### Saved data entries
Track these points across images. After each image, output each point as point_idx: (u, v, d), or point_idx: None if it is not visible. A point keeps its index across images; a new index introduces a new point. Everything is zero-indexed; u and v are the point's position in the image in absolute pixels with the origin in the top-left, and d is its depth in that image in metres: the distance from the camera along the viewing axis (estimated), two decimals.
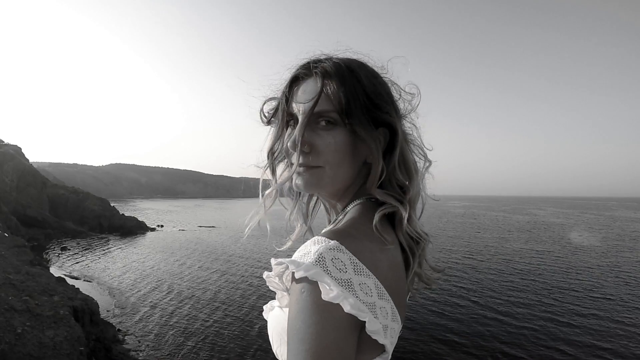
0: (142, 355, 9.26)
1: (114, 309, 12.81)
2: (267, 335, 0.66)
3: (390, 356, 0.57)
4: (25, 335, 6.09)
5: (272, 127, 0.68)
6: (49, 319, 6.86)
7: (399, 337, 0.64)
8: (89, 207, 35.26)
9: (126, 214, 38.87)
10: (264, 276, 0.63)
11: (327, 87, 0.59)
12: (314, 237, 0.54)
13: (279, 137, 0.67)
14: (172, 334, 10.51)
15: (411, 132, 0.67)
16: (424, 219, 0.68)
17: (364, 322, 0.50)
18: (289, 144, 0.61)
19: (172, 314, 12.22)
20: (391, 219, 0.63)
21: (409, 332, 10.06)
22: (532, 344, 9.71)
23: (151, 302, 13.54)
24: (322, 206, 0.76)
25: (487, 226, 41.16)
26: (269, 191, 0.69)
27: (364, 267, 0.51)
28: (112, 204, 38.32)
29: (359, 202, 0.63)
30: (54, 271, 15.75)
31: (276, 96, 0.67)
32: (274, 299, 0.66)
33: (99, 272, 18.48)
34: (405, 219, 0.60)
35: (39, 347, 5.97)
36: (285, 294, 0.62)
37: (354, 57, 0.65)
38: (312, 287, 0.49)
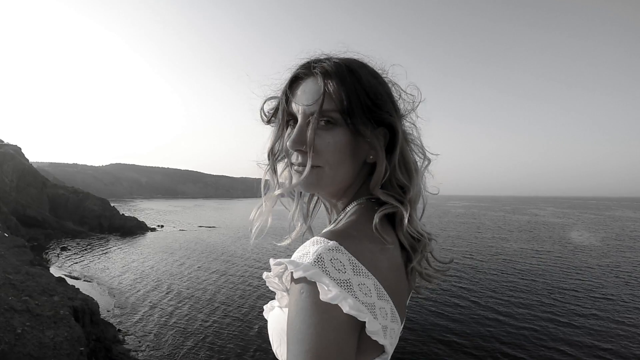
0: (142, 355, 9.26)
1: (114, 309, 12.81)
2: (267, 335, 0.66)
3: (389, 357, 0.57)
4: (25, 335, 6.09)
5: (272, 127, 0.68)
6: (49, 319, 6.86)
7: (399, 337, 0.64)
8: (89, 207, 35.26)
9: (126, 214, 38.90)
10: (264, 276, 0.62)
11: (327, 87, 0.59)
12: (313, 237, 0.54)
13: (279, 136, 0.67)
14: (172, 334, 10.51)
15: (411, 132, 0.67)
16: (424, 218, 0.68)
17: (364, 322, 0.49)
18: (288, 143, 0.61)
19: (172, 314, 12.22)
20: (392, 219, 0.63)
21: (409, 332, 10.06)
22: (532, 345, 9.71)
23: (151, 302, 13.54)
24: (323, 206, 0.76)
25: (487, 226, 41.16)
26: (271, 194, 0.68)
27: (363, 268, 0.51)
28: (112, 204, 38.31)
29: (359, 202, 0.63)
30: (54, 271, 15.75)
31: (277, 95, 0.67)
32: (274, 299, 0.66)
33: (99, 272, 18.48)
34: (405, 219, 0.60)
35: (39, 347, 5.97)
36: (285, 294, 0.62)
37: (355, 57, 0.65)
38: (311, 288, 0.49)
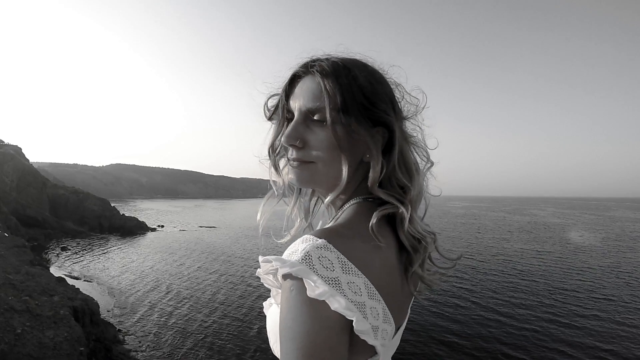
0: (142, 355, 9.25)
1: (114, 309, 12.80)
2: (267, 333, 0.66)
3: (382, 358, 0.56)
4: (25, 335, 6.08)
5: (273, 124, 0.70)
6: (49, 319, 6.85)
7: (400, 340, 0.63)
8: (89, 207, 35.27)
9: (126, 214, 38.88)
10: (257, 274, 0.62)
11: (323, 84, 0.60)
12: (304, 235, 0.54)
13: (279, 133, 0.68)
14: (172, 334, 10.51)
15: (415, 135, 0.67)
16: (424, 219, 0.68)
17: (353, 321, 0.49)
18: (282, 138, 0.63)
19: (172, 314, 12.21)
20: (392, 220, 0.62)
21: (409, 333, 10.05)
22: (532, 345, 9.69)
23: (151, 302, 13.53)
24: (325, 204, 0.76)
25: (488, 226, 41.13)
26: (271, 191, 0.71)
27: (353, 266, 0.51)
28: (112, 204, 38.28)
29: (356, 201, 0.63)
30: (54, 271, 15.73)
31: (279, 93, 0.69)
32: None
33: (99, 272, 18.47)
34: (406, 220, 0.59)
35: (38, 347, 5.96)
36: (279, 291, 0.61)
37: (357, 57, 0.66)
38: (300, 285, 0.49)
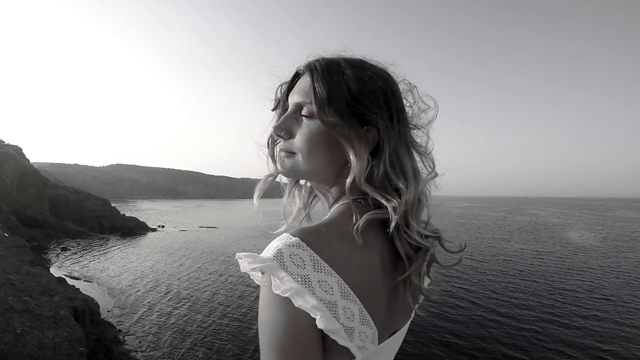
0: (142, 355, 9.25)
1: (114, 309, 12.80)
2: None
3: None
4: (25, 335, 6.08)
5: (275, 115, 0.72)
6: (49, 319, 6.85)
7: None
8: (89, 208, 35.28)
9: (127, 215, 38.89)
10: (241, 269, 0.61)
11: (312, 81, 0.62)
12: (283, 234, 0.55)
13: None
14: (172, 334, 10.51)
15: (422, 144, 0.66)
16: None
17: None
18: (271, 128, 0.67)
19: (171, 314, 12.21)
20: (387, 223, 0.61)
21: (409, 333, 10.01)
22: (533, 346, 9.68)
23: (151, 302, 13.53)
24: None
25: (488, 227, 41.11)
26: (264, 178, 0.73)
27: (326, 265, 0.51)
28: (112, 205, 38.29)
29: (346, 201, 0.62)
30: (54, 271, 15.74)
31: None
32: None
33: (99, 273, 18.47)
34: (393, 222, 0.58)
35: (38, 347, 5.96)
36: None
37: (368, 58, 0.66)
38: (270, 281, 0.50)
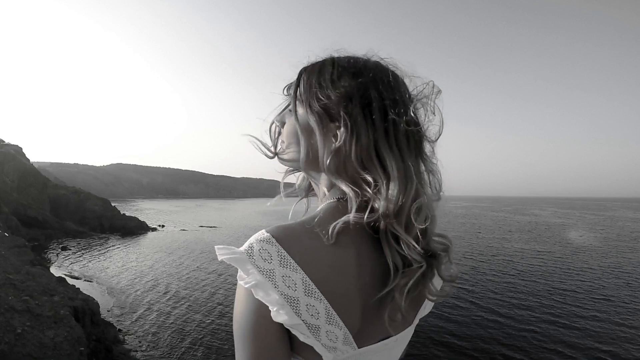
0: (142, 355, 9.26)
1: (114, 308, 12.81)
2: None
3: None
4: (25, 335, 6.08)
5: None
6: (49, 319, 6.85)
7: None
8: (89, 208, 35.30)
9: (127, 214, 38.89)
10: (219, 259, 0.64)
11: (297, 79, 0.67)
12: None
13: None
14: (172, 334, 10.51)
15: (434, 162, 0.65)
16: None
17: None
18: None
19: (172, 314, 12.21)
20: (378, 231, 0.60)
21: None
22: (533, 346, 9.67)
23: (151, 301, 13.54)
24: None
25: (488, 226, 41.08)
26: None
27: (292, 262, 0.52)
28: (113, 204, 38.30)
29: (333, 199, 0.62)
30: (55, 271, 15.74)
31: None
32: None
33: (99, 272, 18.48)
34: (354, 209, 0.56)
35: (39, 347, 5.96)
36: None
37: (371, 59, 0.66)
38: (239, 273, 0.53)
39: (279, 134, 0.71)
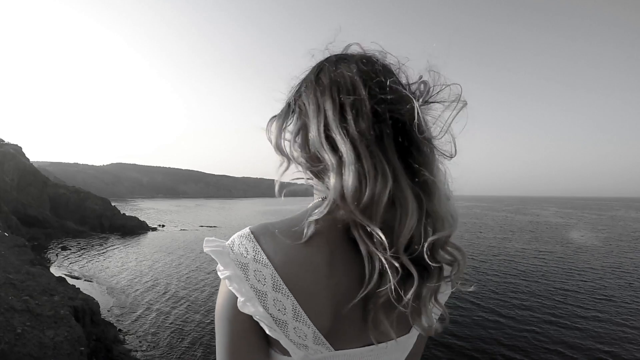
0: (142, 355, 9.25)
1: (114, 308, 12.80)
2: None
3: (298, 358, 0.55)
4: (25, 335, 6.06)
5: None
6: (49, 319, 6.84)
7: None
8: (89, 207, 35.30)
9: (127, 214, 38.93)
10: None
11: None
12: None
13: None
14: (172, 334, 10.50)
15: (443, 169, 0.57)
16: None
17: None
18: None
19: (172, 313, 12.20)
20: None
21: None
22: (534, 347, 9.65)
23: (151, 301, 13.53)
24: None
25: (489, 226, 41.03)
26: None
27: (264, 257, 0.54)
28: (113, 204, 38.34)
29: (316, 201, 0.60)
30: (55, 271, 15.73)
31: None
32: None
33: (99, 272, 18.48)
34: (318, 212, 0.53)
35: (39, 347, 5.95)
36: None
37: (369, 52, 0.62)
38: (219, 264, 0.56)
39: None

### What you should do
Your answer should be the lines from the first record down to the line containing "17: (364, 322, 0.50)", restated exactly, with no pictures.

### Answer space
Track these points across images. After each image, output each point as point_idx: (u, v, d), or point_idx: None if it is not visible. A point keeps its index across images; a new index introduces a new point. Everything is zero-indexed; u and v are the point's position in the image in absolute pixels with the origin in the top-left, and d is its depth in that image in metres: the distance from the camera along the viewing axis (estimated), two decimals.
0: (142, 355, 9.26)
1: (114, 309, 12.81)
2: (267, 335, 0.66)
3: (390, 356, 0.57)
4: (25, 335, 6.09)
5: (272, 127, 0.68)
6: (49, 319, 6.86)
7: (399, 337, 0.64)
8: (89, 207, 35.26)
9: (126, 214, 38.87)
10: (264, 276, 0.63)
11: (327, 87, 0.59)
12: (314, 237, 0.54)
13: (279, 137, 0.67)
14: (172, 334, 10.51)
15: (411, 132, 0.67)
16: (424, 219, 0.68)
17: (364, 322, 0.50)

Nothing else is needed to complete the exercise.